Segment Start: EXCERPTED TEXT

All power exercised over a nation, must have some beginning. It must
either be delegated or assumed. There are no other sources. All
delegated power is trust, and all assumed power is usurpation. Time
does not alter the nature and quality of either.
In viewing this subject, the case and circumstances of America
present themselves as in the beginning of a world; and our enquiry
into the origin of government is shortened, by referring to the facts
that have arisen in our own day. We have no occasion to roam for
information into the obscure field of antiquity, nor hazard ourselves
upon conjecture. We are brought at once to the point of seeing
government begin, as if we had lived in the beginning of time. The
real volume, not of history, but of facts, is directly before us,
unmutilated by contrivance, or the errors of tradition.
I will here concisely state the commencement of the American
constitutions; by which the difference between constitutions and
governments will sufficiently appear.
It may not appear improper to remind the reader that the United
States of America consist of thirteen separate states, each of which
established a government for itself, after the declaration of
independence, done the 4th of July, 1776. Each state acted
independently of the rest, in forming its governments; but the same
general principle pervades the whole. When the several state
governments were formed, they proceeded to form the federal
government, that acts over the whole in all matters which concern the
interest of the whole, or which relate to the intercourse of the
several states with each other, or with foreign nations. I will begin
with giving an instance from one of the state governments (that of
Pennsylvania) and then proceed to the federal government.
The state of Pennsylvania, though nearly of the same extent of
territory as England, was then divided into only twelve counties.
Each of those counties had elected a committee at the commencement of
the dispute with the English government; and as the city of
Philadelphia, which also had its committee, was the most central for
intelligence, it became the center of communication to the several
country committees. When it became necessary to proceed to the
formation of a government, the committee of Philadelphia proposed a
conference of all the committees, to be held in that city, and which
met the latter end of July, 1776.
Though these committees had been duly elected by the people, they
were not elected expressly for the purpose, nor invested with the
authority of forming a constitution; and as they could not,
consistently with the American idea of rights, assume such a power,
they could only confer upon the matter, and put it into a train of
operation. The conferees, therefore, did no more than state the case,
and recommend to the several counties to elect six representatives
for each county, to meet in convention at Philadelphia, with powers
to form a constitution, and propose it for public consideration.
This convention, of which Benjamin Franklin was president, having met
and deliberated, and agreed upon a constitution, they next ordered it
to be published, not as a thing established, but for the
consideration of the whole people, their approbation or rejection,
and then adjourned to a stated time. When the time of adjournment was
expired, the convention re-assembled; and as the general opinion of
the people in approbation of it was then known, the constitution was
signed, sealed, and proclaimed on the authority of the people and the
original instrument deposited as a public record. The convention then
appointed a day for the general election of the representatives who
were to compose the government, and the time it should commence; and
having done this they dissolved, and returned to their several homes
and occupations.

Segment End: EXCERPTED TEXT

• WORK INSTRUCTION 1: In the passage on the origin of American constitutions, change "usurpation" to "tyranny", then give the stretch starting at "All power exercised" and ending at "quality of either.".
• WORK INSTRUCTION 2: Write the next part of the passage on the origin of American constitutions, picking up after its final sentence.

Segment Start: DATA

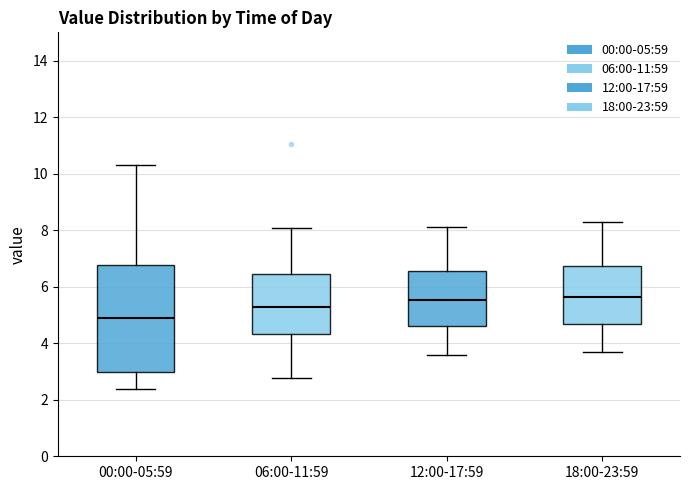

Where does the lower whisker of the box for 18:00-23:59 end on the y-axis? The values are not printed on the chart, so give them approximately, as read against the axis.

3.8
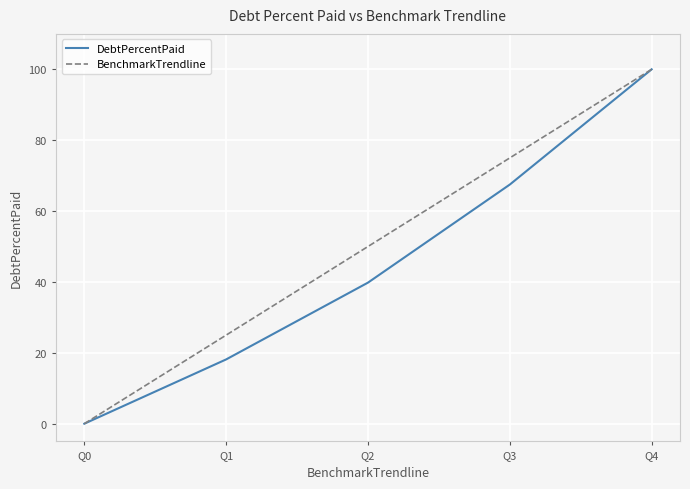

True or false: DebtPercentPaid has more than 1 interior local peaks.

False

Segment End: DATA

• ANSWER 1:
All power exercised over a nation, must have some beginning. It must
either be delegated or assumed. There are no other sources. All
delegated power is trust, and all assumed power is tyranny. Time
does not alter the nature and quality of either.

• ANSWER 2:
In this constitution were laid down, first, a declaration of rights;
then followed the form which the government should have, and the
powers it should possess- the authority of the courts of judicature,
and of juries- the manner in which elections should be conducted, and
the proportion of representatives to the number of electors- the time
which each succeeding assembly should continue, which was one year-
the mode of levying, and of accounting for the expenditure, of public
money- of appointing public officers, etc., etc., etc.
No article of this constitution could be altered or infringed at the
discretion of the government that was to ensue. It was to that
government a law. But as it would have been unwise to preclude the
benefit of experience, and in order also to prevent the accumulation
of errors, if any should be found, and to preserve an unison of
government with the circumstances of the state at all times, the
constitution provided that, at the expiration of every seven years, a
convention should be elected, for the express purpose of revising the
constitution, and making alterations, additions, or abolitions
therein, if any such should be found necessary.
Here we see a regular process- a government issuing out of a
constitution, formed by the people in their original character; and
that constitution serving, not only as an authority, but as a law of
control to the government. It was the political bible of the state.
Scarcely a family was without it. Every member of the government had
a copy; and nothing was more common, when any debate arose on the
principle of a bill, or on the extent of any species of authority,
than for the members to take the printed constitution out of their
pocket, and read the chapter with which such matter in debate was
connected.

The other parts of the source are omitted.